Un artista, efectivamente; no solo un director, un escritor, un autor teatral, un hombre político, un polemista permanente, un teórico de la imagen, un crítico de cine, un referente cultural. En todo caso, Pasolini fue (es) “un pensamiento que forma, una forma que piensa”, tal como expresa Godard en la serie de videos de Histoire(s) du Cinéma.
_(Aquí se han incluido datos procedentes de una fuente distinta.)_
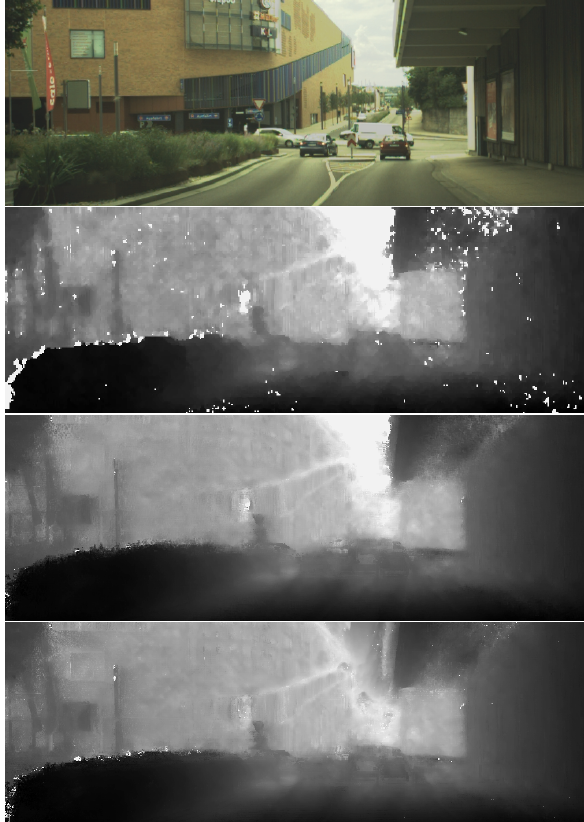
Figure 5. Picture detail of traffic scene. See fig. 3 for parameter description. Note the poles and flags on the left hand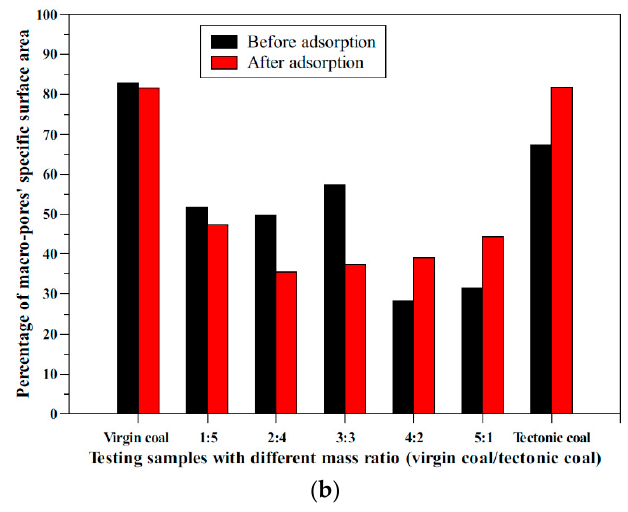
Figure 5. Percentage of macro ( a ) and micro ( b ) pores’ specific surface area before/after the adsorption test.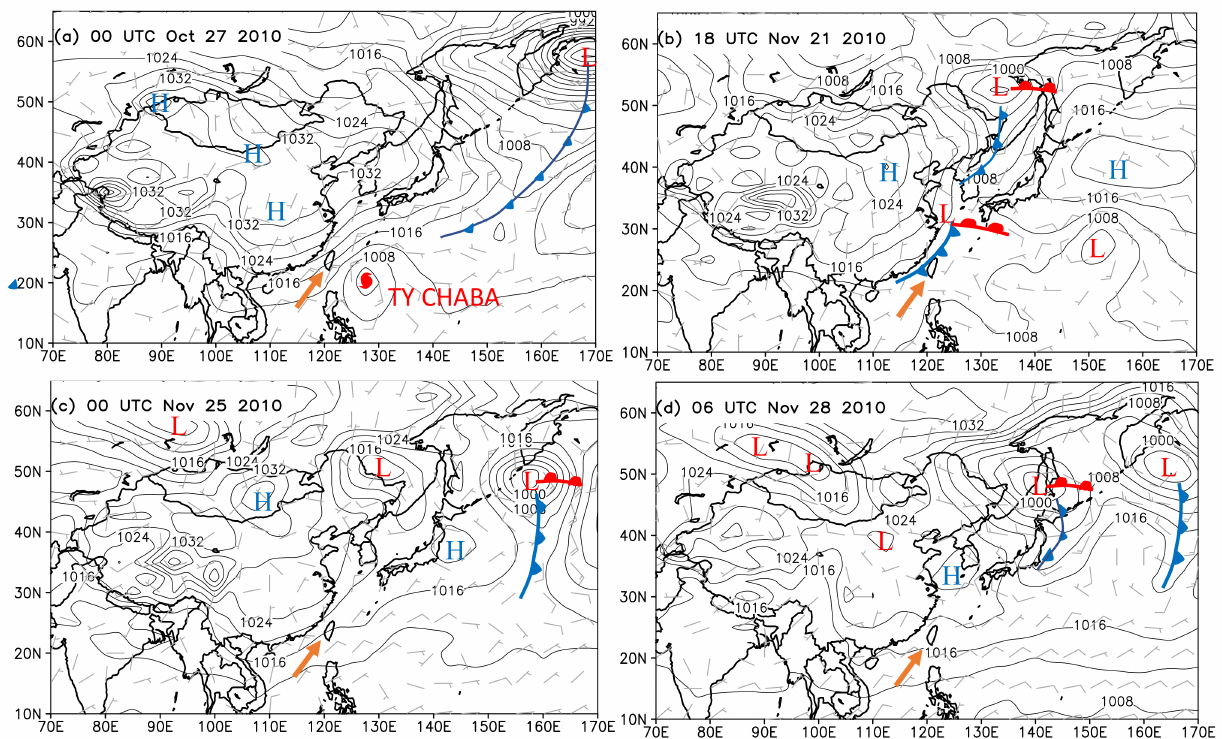
Figure 4. Surface weather maps of ( a ) typhoon (TY Chaba) type at 00:00 UTC on 27 October 2010; ( b ) ahead of front in non-typhoon type at 18:00 UTC on 21 November 2010; ( c ) ahead of anticyclone in non-typhoon type at 00:00 UTC on 25 November 2010; and ( d ) behind anticyclone in non-typhoon type at 06:00 UTC on 28 November 2010. The full barb and half barb represent 10 and 5 m s − 1 , respectively. Isobars (line) are analyzed at 4 hPa interval. Taiwan is marked with an arrow. Note that the universal time in the weather map plus 8 h is the local time (created by data from the National Centers for Environmental Prediction,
Y también fue (es) una personalidad apabullante, molesta, incómoda para cualquier orden social con la excepción de sus adorados ragazzi de vita, esos jóvenes invadidos por la mirada homoerótica del artista, esos sobrevivientes del suburbio al que la ayuda económica de posguerra había pasado por alto.
Primero escritor y luego director, crítico del neorrealismo italiano más sentimental, de narrativa clásica en sus primeros títulos (Accattone, Mamma Roma) y críptico en forma y contenido en films posteriores como Porcile (1969), Teorema (1967) y Uccellacci e uccellini (1966) a través de raptos alegóricos que ya informaban sobre el futuro de Italia, o en todo caso, de una sociedad determinada por el triunfalismo posterior a la Segunda Guerra.
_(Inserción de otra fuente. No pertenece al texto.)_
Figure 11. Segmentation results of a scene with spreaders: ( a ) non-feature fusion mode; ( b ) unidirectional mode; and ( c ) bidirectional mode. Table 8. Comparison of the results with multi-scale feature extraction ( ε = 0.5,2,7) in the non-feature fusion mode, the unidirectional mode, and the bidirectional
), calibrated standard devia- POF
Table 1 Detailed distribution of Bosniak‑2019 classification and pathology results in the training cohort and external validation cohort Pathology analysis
Pasolini hizo pocas películas pero las suficientes para manifestar su pensamiento, su utopía católico-marxista con el Cristo obrero muerto de hambre predicando los axiomas de Antonio Gramsci envueltos en las liturgias verbales del Nuevo Testamento. “La sociedad más analfabeta, la burguesía más ignorante de Europa” expresa Orson Welles en referencia a Italia, desde la piel del director de cine de La ricotta ante la azorada mirada de un simpático periodista. “Como marxista la muerte es un asunto que no tengo en cuenta”, dice el enorme Welles desde la palabra de Pasolini. “En mi película intento expresar mi más profundo y arcaico catolicismo”, se escucha en la misma escena. Pasolini pensando en voz alta, opinando sobre la sociedad italiana de hace medio siglo cuando aun ni se intuía el futuro monopolio gubernamental de Silvio Berlusconi ni el más cercano Mayo Francés al que el artista daría su adhesión con las reservas del caso. Es que Pasolini fue de la teoría a la práctica, pero reconociendo el terreno marginal, el de los acattos de lengua callejera y el de las chicas vírgenes protegidas por el uso de música sacra y religiosa.
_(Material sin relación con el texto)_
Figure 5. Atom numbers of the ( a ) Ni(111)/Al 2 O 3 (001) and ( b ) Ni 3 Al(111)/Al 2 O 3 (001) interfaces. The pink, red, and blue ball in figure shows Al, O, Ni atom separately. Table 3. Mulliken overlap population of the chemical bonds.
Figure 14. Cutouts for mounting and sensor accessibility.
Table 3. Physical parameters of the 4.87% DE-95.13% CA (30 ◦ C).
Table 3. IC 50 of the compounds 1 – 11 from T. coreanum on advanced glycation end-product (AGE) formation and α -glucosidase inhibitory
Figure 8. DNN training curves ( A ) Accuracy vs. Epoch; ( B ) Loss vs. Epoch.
Si la cúpula del Vaticano había tambaleado un poco con el ángel exterminador sexual y social encarnado por Terence Stamp en Teorema, la decisión de Pasolini de adaptar a Sófocles desde Edipo Rey (1967) y Eurípides con Medea (1970) actuaron como tenues remansos en medio de la provocación y la rabia ya instaladas. Pero vendría la “Trilogía de la Vida” con Decamerón, Los cuentos de Canterbury y Las mil y una noches, filmadas entre 1971 y 1974 y, junto a ellas, la repercusión comercial, los cuerpos desnudos, el Diablo encarnado por Franco Citti, el clown bailarín de Ninetto Davoli, los planos detalles de penes y vaginas, los sonidos de flatulencias y hasta un infierno dantesco con frailes escupidos por el culo de Satanás. Pero Pasolini no estaba de humor y abjura de la Trilogía. Y llegaría Saló, su film más prolijo y cuidado desde lo formal con su perfección en los encuadres y su simetría de planos. Todo ello, narrado en medio de la repugnancia, las torturas y las extirpaciones de genitales de los jóvenes vírgenes. El Poder le gana a la Historia y Pasolini se mete en una cámara de horrores de alegoría dantesca para contar el fin de una época. Como si se hubiera encarnado en Visconti pero filmando desde adentro de un inodoro, Saló es el desenlace de ese pensamiento que ya tenía los días contados que anunciaban el sacrificio final. Hace tiempo, comentaba a los alumnos durante una clase que en menos de tres años (1974/1977) aquel cine de autor empezaba a desaparecer con las muertes de Rossellini, De Sica y Visconti. Una alumna, en cambio, comentó que el ocaso de esa época irrepetible había comenzado antes, con el asesinato nunca aclarado de Pasolini. Solo necesité algunos segundos para responderle y decirle que tenía razón.